## What you have to do:
Copy out every one of the records below, changing "clock" to "watch" wherever it occurs and leaving the rest untouched.

## Records for this task:
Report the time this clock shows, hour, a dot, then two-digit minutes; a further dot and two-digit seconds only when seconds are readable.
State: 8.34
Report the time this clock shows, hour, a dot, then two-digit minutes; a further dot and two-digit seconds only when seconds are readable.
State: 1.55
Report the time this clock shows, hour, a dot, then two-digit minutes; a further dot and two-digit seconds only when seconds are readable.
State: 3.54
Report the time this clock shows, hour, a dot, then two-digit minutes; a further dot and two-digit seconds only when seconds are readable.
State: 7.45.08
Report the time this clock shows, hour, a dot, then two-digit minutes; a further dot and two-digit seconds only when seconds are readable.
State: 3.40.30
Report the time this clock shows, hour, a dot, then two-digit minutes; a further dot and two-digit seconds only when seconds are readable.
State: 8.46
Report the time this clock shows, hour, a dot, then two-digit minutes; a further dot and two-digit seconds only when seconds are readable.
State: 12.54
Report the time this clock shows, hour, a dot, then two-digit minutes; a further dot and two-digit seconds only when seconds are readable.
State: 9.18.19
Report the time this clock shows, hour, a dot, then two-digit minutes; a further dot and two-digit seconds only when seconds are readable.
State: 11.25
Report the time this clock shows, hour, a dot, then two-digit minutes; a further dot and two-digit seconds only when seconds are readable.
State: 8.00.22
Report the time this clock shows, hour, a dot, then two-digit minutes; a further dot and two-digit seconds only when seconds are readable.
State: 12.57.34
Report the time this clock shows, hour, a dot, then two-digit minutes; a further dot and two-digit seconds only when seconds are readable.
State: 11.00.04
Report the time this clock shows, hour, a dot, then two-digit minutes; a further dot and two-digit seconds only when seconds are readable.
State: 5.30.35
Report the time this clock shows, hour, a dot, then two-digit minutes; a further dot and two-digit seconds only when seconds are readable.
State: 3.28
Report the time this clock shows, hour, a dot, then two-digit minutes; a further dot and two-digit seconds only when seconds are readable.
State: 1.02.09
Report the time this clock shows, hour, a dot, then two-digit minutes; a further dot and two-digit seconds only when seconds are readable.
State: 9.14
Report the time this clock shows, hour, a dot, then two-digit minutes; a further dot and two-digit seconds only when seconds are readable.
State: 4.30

## Response to this exercise:
Report the time this watch shows, hour, a dot, then two-digit minutes; a further dot and two-digit seconds only when seconds are readable.
State: 8.34
Report the time this watch shows, hour, a dot, then two-digit minutes; a further dot and two-digit seconds only when seconds are readable.
State: 1.55
Report the time this watch shows, hour, a dot, then two-digit minutes; a further dot and two-digit seconds only when seconds are readable.
State: 3.54
Report the time this watch shows, hour, a dot, then two-digit minutes; a further dot and two-digit seconds only when seconds are readable.
State: 7.45.08
Report the time this watch shows, hour, a dot, then two-digit minutes; a further dot and two-digit seconds only when seconds are readable.
State: 3.40.30
Report the time this watch shows, hour, a dot, then two-digit minutes; a further dot and two-digit seconds only when seconds are readable.
State: 8.46
Report the time this watch shows, hour, a dot, then two-digit minutes; a further dot and two-digit seconds only when seconds are readable.
State: 12.54
Report the time this watch shows, hour, a dot, then two-digit minutes; a further dot and two-digit seconds only when seconds are readable.
State: 9.18.19
Report the time this watch shows, hour, a dot, then two-digit minutes; a further dot and two-digit seconds only when seconds are readable.
State: 11.25
Report the time this watch shows, hour, a dot, then two-digit minutes; a further dot and two-digit seconds only when seconds are readable.
State: 8.00.22
Report the time this watch shows, hour, a dot, then two-digit minutes; a further dot and two-digit seconds only when seconds are readable.
State: 12.57.34
Report the time this watch shows, hour, a dot, then two-digit minutes; a further dot and two-digit seconds only when seconds are readable.
State: 11.00.04
Report the time this watch shows, hour, a dot, then two-digit minutes; a further dot and two-digit seconds only when seconds are readable.
State: 5.30.35
Report the time this watch shows, hour, a dot, then two-digit minutes; a further dot and two-digit seconds only when seconds are readable.
State: 3.28
Report the time this watch shows, hour, a dot, then two-digit minutes; a further dot and two-digit seconds only when seconds are readable.
State: 1.02.09
Report the time this watch shows, hour, a dot, then two-digit minutes; a further dot and two-digit seconds only when seconds are readable.
State: 9.14
Report the time this watch shows, hour, a dot, then two-digit minutes; a further dot and two-digit seconds only when seconds are readable.
State: 4.30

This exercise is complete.